To this day, Cinderella is widely considered one of the best film adaptations of any musical as well as the best version of the classic fairytale simply because of its star power. It cast Brandy at her peak — box braids and all — as the would-be princess and icon Whitney Houston as her fairy godmother. Whoopi Goldberg, Victor Garber, Bernadette Peters, Jason Alexander, and the late Natalie Desselle also starred. Like I said, star power. But even beyond its A-list cast, the film effortlessly addressed a problem that studios today still seem to have no understanding of: truly equitable representation.

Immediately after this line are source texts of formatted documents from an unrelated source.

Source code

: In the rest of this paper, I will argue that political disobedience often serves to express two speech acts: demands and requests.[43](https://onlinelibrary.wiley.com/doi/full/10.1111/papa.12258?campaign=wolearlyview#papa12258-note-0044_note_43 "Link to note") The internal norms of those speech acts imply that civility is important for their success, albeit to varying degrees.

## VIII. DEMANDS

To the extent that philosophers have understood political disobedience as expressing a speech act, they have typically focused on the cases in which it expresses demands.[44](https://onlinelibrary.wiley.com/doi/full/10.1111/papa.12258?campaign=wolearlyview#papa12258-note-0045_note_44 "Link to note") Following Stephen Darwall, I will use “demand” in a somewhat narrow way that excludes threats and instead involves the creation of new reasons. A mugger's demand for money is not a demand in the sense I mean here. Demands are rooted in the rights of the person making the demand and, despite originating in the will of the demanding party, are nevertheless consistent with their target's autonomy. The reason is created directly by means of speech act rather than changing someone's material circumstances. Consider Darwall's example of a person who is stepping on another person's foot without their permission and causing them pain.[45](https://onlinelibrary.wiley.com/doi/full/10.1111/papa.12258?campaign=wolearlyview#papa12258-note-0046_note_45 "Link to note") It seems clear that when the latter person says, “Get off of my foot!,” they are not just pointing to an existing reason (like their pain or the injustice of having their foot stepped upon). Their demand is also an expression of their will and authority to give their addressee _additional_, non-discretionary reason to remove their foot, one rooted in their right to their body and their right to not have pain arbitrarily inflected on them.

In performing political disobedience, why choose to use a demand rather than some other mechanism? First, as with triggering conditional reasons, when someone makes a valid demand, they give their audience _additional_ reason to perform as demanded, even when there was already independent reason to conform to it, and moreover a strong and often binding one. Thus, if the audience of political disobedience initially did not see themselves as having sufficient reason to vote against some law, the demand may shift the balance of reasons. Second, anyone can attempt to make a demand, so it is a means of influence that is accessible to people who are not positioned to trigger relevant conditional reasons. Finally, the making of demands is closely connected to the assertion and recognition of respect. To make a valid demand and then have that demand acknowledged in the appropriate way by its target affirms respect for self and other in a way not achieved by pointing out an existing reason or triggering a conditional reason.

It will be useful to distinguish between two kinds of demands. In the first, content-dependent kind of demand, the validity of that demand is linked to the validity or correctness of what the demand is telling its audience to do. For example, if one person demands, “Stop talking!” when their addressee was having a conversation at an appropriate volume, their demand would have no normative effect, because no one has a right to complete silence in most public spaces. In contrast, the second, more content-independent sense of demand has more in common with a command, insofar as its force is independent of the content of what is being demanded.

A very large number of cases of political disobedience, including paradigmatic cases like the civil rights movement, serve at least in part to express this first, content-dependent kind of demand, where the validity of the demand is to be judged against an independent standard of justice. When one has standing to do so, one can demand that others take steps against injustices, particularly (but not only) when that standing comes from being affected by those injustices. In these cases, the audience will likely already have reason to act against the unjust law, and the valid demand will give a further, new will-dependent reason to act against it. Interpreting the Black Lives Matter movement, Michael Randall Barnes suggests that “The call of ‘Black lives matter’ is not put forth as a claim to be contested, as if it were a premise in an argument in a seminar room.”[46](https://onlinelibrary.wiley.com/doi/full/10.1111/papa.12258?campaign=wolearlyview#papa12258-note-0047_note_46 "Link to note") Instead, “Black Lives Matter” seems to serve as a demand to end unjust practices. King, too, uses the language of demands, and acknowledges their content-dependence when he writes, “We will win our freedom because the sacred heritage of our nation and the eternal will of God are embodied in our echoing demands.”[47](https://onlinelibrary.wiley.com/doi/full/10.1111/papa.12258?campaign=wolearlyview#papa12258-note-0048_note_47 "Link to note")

In 1997, we had the privilege of watching a Black woman be the star of her own love story. Even rarer, an Asian-American man was able to take on the lead role of the desirable prince (and baby, he was desirable), and his parents, played by Goldberg and Garber, were an interracial couple who didn’t once have to explain the science behind their gene pool. In its colorblind casting and the diverse universe that went with it, Cinderella proved that casting people of color in universal stories is actually a worthwhile and very profitable endeavor. It really should have set the standard for projects years to come, leading to an array of films and televisions that cast BIPOC in every role imaginable, but the industry obviously didn’t learn its lesson; even in “diverse” projects like Bridgerton, people of color are still getting the shorter end of the stick. It’s almost as if Hollywood regressed, even with this fool-proof formula right in front of its nose.
Thanks to Disney+, we can go back to more progressive times by streaming Cinderella and seeing the world as it should be — all rainbow ballgowns and singing in the streets. "A Lovely Night" indeed.
Rodgers & Hammerstein's Cinderella will be available for streaming on Disney+ on February 12, 2021.